Damit hatte die Eta ihr Ziel erreicht, auch ohne dass die Bombe in einem der Haupttouristenflughäfen Spaniens Schäden anrichtete. Zahlreiche Spanien-Urlauber fürchten jetzt, dass sie Anschlägen zum Opfer fallen könnten. In ganz Europa sorgt die Sommer-Offensive der Eta für Schlagzeilen in den Medien, so dass der spanischen Tourismusbranche nun immer massiver eine regelrechte Panikstimmung und hohe Einbußen drohen. Noch aber bleiben die Vertreter der Branche recht gelassen.
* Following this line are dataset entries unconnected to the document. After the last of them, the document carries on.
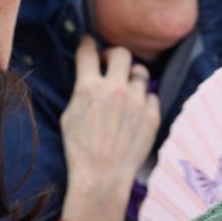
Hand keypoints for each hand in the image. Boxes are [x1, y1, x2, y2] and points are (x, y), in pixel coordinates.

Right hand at [57, 37, 159, 220]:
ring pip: (140, 73)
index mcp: (89, 87)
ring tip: (126, 88)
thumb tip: (89, 74)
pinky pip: (151, 96)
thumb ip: (82, 90)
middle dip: (114, 54)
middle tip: (111, 62)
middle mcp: (115, 89)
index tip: (89, 43)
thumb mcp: (69, 115)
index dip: (88, 44)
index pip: (89, 51)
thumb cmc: (79, 149)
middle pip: (121, 53)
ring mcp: (136, 101)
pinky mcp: (152, 114)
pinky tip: (135, 111)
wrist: (101, 177)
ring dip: (132, 77)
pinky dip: (143, 100)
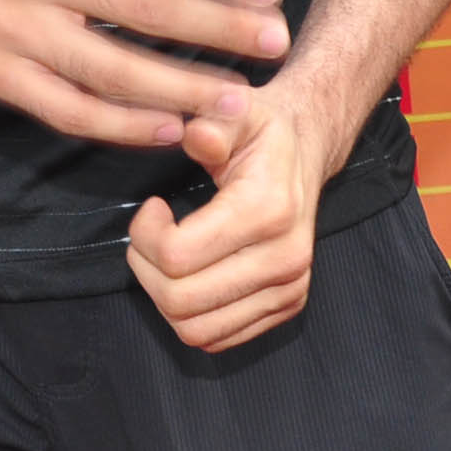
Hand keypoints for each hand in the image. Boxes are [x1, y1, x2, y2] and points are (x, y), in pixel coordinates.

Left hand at [126, 82, 333, 352]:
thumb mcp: (237, 112)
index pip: (178, 256)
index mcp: (267, 210)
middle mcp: (284, 259)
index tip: (152, 206)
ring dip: (162, 296)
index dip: (145, 235)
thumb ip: (213, 124)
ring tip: (164, 254)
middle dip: (146, 269)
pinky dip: (190, 315)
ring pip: (196, 330)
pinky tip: (189, 274)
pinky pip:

Tatsächlich dürfte die aufkommende Angst vor Spanien-Reisen eher unangebracht sein. Denn in Wahrheit legt es die Terrororganisation gar nicht unbedingt darauf an, Touristen zu töten - auch wenn sie den Tod von Touristen sicherlich für ihre Zweck in Kauf nehmen würde. Ihre derzeit nahezu täglichen Attentatsversuche sind lediglich spektakuläre Propaganda-Vorhaben, um die zunehmende Panik weiter zu schüren. Andernfalls würde die Eta weder durch Bekenneranrufe vor ihren Bomben warnen, noch so unerfahrene Nachwuchs-Terroristen einsetzen wie die 22-jährige Olaia Castresana, die in Torrevieja mit ihrem eigenen Dynamit in die Luft flog.

Darüber hinaus hatte die spanische Polizei zumindest was die Anschläge in Urlaubsgegenden angeht bisher noch immer die Nase vorn, da sie in den letzten vier Jahren erfolgreich so viele Informanten in die Separatisten-Kreise eingeschleust hat, dass die Eta vor knapp zwei Jahren in ihrem internen Bulletin "Zutarbe" feststellte, ihre gesamte Struktur sei unterwandert.
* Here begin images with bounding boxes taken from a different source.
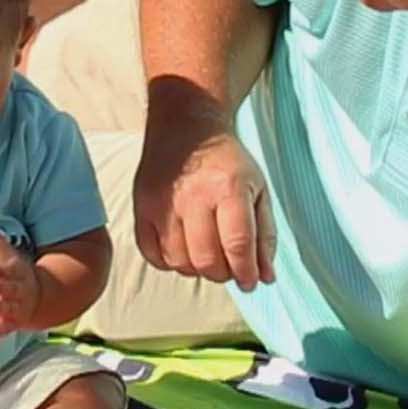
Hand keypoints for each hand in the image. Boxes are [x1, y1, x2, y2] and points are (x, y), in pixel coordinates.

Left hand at [0, 224, 40, 337]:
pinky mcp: (14, 322)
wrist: (40, 298)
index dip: (0, 270)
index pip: (9, 270)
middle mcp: (19, 291)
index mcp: (17, 273)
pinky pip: (6, 328)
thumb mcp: (9, 256)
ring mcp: (18, 308)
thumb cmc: (16, 274)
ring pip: (8, 308)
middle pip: (10, 289)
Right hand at [133, 126, 276, 289]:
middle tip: (228, 265)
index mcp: (228, 188)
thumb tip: (265, 277)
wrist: (186, 126)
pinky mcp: (142, 207)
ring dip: (197, 268)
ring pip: (179, 262)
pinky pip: (153, 254)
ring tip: (207, 253)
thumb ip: (264, 235)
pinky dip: (170, 261)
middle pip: (206, 260)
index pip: (236, 245)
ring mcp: (163, 202)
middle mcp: (193, 196)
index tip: (250, 282)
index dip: (245, 272)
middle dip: (222, 273)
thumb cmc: (226, 161)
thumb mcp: (258, 190)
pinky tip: (184, 246)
Natürlich hat die Terrororgruppe Gegenmaßnahmen ergriffen und in ihrem Umfeld eine noch stärkere Radikalisierung durchgesetzt. Oberwasser hat sie dadurch aber nicht bekommen. Im Gegenteil: Ihr aktiver Anhang und ihre Kommandos bestehen jetzt fast ausschließlich aus Nachwuchs-Radikalen unter 25 Jahren, die außer ihrem ständigen Straßenkampf gegen öffentliche Einrichtungen keine "Qualifikationen" haben, um erfolgreich Bomben zu bauen oder die Sicherheitskräfte in die Irre zu führen. Außerdem hat die spanische Zentralregierung entschlossen an ihrem Kurs festgehalten, die Eta mit V-Leuten zu unterwandern.

Wie beim Drogenhandel

Allein in diesem Jahr hat Madrid den Jahresetat von "Geheimfonds zur Terrorismusbekämpfung", mit denen zum Beispiel Informanten bezahlt werden, um über ein Drittel auf fast 40 Millionen Mark erhöht. Darüber hinaus verdreifacht die Polizei jeden Sommer ihre Präsenz in den Urlaubsorten, um die Touristen zu schützen und mögliche Terrorkommandos aufzuspüren. Schließlich dürfte auch der Umstand beruhigend wirken, dass die Eta heute nichts anderes mehr ist als eine Mafia-Organisation, die davon lebt, Lösegelder und Revolutionssteuern von Geschäftsleuten zu erpressen.

Das ist wie beim Drogenhandel - nur wer die Geschäfte stört, läuft Gefahr, das eigene Leben zu verlieren. Alle anderen werden in Ruhe gelassen, so lange sie sich nicht zur falschen Zeit am falschen Ort aufhalten. Sicher ist es mehr als tröstend, dass dies in der über 40-jährigen Geschichte der Eta noch nie einem Touristen passiert ist - und das, obwohl die Terrororganisation in den letzten 20 Jahren bereits über 100 Bomben an Spaniens Stränden gelegt hat.